Records taken from a dataset
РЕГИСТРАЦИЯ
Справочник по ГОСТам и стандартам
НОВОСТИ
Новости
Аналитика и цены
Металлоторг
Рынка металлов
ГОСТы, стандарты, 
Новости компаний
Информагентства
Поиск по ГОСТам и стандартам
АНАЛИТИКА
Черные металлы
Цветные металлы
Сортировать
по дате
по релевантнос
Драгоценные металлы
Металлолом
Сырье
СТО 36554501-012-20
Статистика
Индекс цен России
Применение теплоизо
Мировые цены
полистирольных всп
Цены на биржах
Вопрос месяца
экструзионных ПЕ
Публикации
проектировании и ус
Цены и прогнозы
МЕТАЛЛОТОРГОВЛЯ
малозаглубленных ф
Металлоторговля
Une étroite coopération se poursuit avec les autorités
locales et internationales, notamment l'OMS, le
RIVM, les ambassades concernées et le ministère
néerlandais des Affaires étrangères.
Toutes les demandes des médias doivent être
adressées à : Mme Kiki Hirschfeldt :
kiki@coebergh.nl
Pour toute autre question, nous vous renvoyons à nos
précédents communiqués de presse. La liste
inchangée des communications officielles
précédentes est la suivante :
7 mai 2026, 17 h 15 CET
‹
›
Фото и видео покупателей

* * *

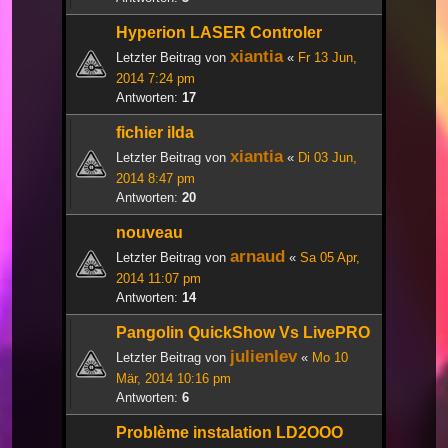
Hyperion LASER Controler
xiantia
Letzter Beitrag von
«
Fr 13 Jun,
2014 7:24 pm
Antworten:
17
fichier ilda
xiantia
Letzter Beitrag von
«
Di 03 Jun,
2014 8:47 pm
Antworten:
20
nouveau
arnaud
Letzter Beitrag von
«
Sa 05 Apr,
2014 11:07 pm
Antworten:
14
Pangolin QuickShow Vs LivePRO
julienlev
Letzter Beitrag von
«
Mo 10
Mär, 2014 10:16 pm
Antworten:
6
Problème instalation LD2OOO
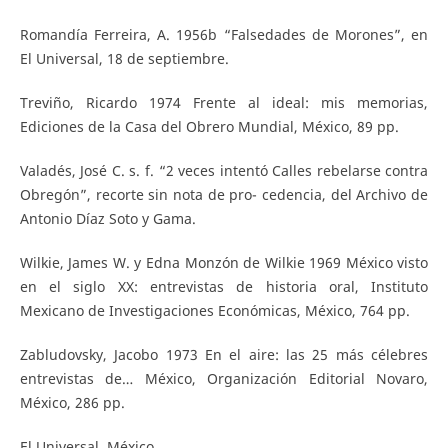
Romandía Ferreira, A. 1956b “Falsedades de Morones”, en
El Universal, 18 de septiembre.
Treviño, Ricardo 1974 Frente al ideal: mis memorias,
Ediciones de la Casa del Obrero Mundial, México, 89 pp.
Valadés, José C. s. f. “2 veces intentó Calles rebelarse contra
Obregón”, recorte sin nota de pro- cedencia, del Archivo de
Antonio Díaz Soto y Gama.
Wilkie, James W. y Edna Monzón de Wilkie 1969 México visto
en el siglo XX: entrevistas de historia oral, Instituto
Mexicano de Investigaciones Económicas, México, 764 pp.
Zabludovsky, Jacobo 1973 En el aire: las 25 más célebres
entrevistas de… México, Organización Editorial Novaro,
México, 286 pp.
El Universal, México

> [Assignment]: Please write out the data from the line with "Hyperion LASER Controler" through the line with "El Universal, México", including both of those lines, and leave the pictures out.

> [Your solution]:
Hyperion LASER Controler
xiantia
Letzter Beitrag von
«
Fr 13 Jun,
2014 7:24 pm
Antworten:
17
fichier ilda
xiantia
Letzter Beitrag von
«
Di 03 Jun,
2014 8:47 pm
Antworten:
20
nouveau
arnaud
Letzter Beitrag von
«
Sa 05 Apr,
2014 11:07 pm
Antworten:
14
Pangolin QuickShow Vs LivePRO
julienlev
Letzter Beitrag von
«
Mo 10
Mär, 2014 10:16 pm
Antworten:
6
Problème instalation LD2OOO
Romandía Ferreira, A. 1956b “Falsedades de Morones”, en
El Universal, 18 de septiembre.
Treviño, Ricardo 1974 Frente al ideal: mis memorias,
Ediciones de la Casa del Obrero Mundial, México, 89 pp.
Valadés, José C. s. f. “2 veces intentó Calles rebelarse contra
Obregón”, recorte sin nota de pro- cedencia, del Archivo de
Antonio Díaz Soto y Gama.
Wilkie, James W. y Edna Monzón de Wilkie 1969 México visto
en el siglo XX: entrevistas de historia oral, Instituto
Mexicano de Investigaciones Económicas, México, 764 pp.
Zabludovsky, Jacobo 1973 En el aire: las 25 más célebres
entrevistas de… México, Organización Editorial Novaro,
México, 286 pp.
El Universal, México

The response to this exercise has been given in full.